American Imperialism created Big Pharma, so it’s interesting to me that Momoa as an actor and producer of Sweet Girl chose this project tackling these issues because culturally, family and responsibility to our community and environment is everything.
The first 15 minutes are a full-on family drama before the action kicks in, underscoring the whole film. In that diner scene, Ray's daughter Rachel is watching from a nearby booth: she seems as concerned with protecting him as he does her. What did you make of their relationship?
Rachel is like a mirror for Ray – he's trying to protect her innocence through violence, but the violence she bears witness to will mean she can never truly be innocent. In the diner scene, she's almost like an avatar for the audience sitting inside the frame, aware of how things could escalate at any moment.

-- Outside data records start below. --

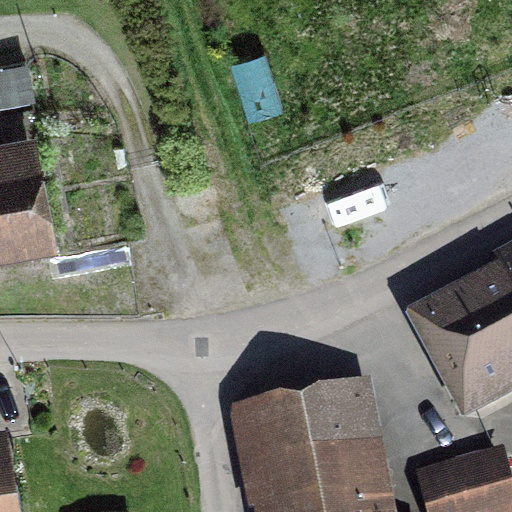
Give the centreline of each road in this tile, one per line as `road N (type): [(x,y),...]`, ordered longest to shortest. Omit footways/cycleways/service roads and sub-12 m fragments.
road 1 (track): [(291,330),(176,0)]
road 2 (unclassified): [(197,344),(291,330),(365,307),(511,234)]
road 3 (unclassified): [(0,341),(197,344)]
road 4 (residential): [(197,344),(216,511)]
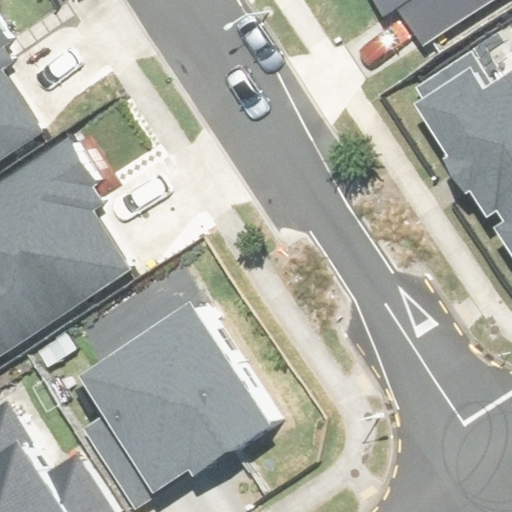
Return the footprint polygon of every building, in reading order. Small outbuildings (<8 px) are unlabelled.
[(0,183),(57,147),(12,77),(30,65),(16,44),(26,37),(2,0),(1,0),(0,1),(0,183)] [(511,0),(389,0),(426,56),(511,0)] [(477,72),(421,107),(511,250),(511,94),(497,104),(477,72)] [(112,204),(79,152),(0,203),(0,370),(146,277),(103,210),(112,204)] [(295,433),(214,311),(106,382),(187,505),(295,433)] [(67,478),(21,408),(0,422),(0,511),(148,511),(108,451),(67,478)]
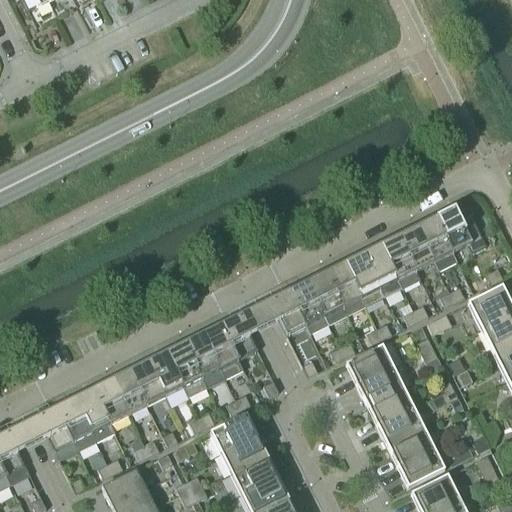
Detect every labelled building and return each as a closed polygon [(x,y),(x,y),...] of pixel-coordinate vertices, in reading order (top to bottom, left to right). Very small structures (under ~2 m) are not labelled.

She's not helpless, but she knows there's nothing she can do to control the situation, which also adds to the tension. When the hitman finally addresses her directly (“Rachel, I’ll see you soon”), it's a gut-heaving moment, because it really stresses how he will stop at nothing, including killing a child, to make sure the job is done.
Big Pharma will stop at nothing, they'd even target the titular Sweet Girl. And after blowing the lid right off, neither of us are safe.
In a way, this movie showed me that there really is a Sweet Girl inside us all.
Gen Fricker is a comedian, writer and co-host of Netflix's The Big Film Buffet podcast.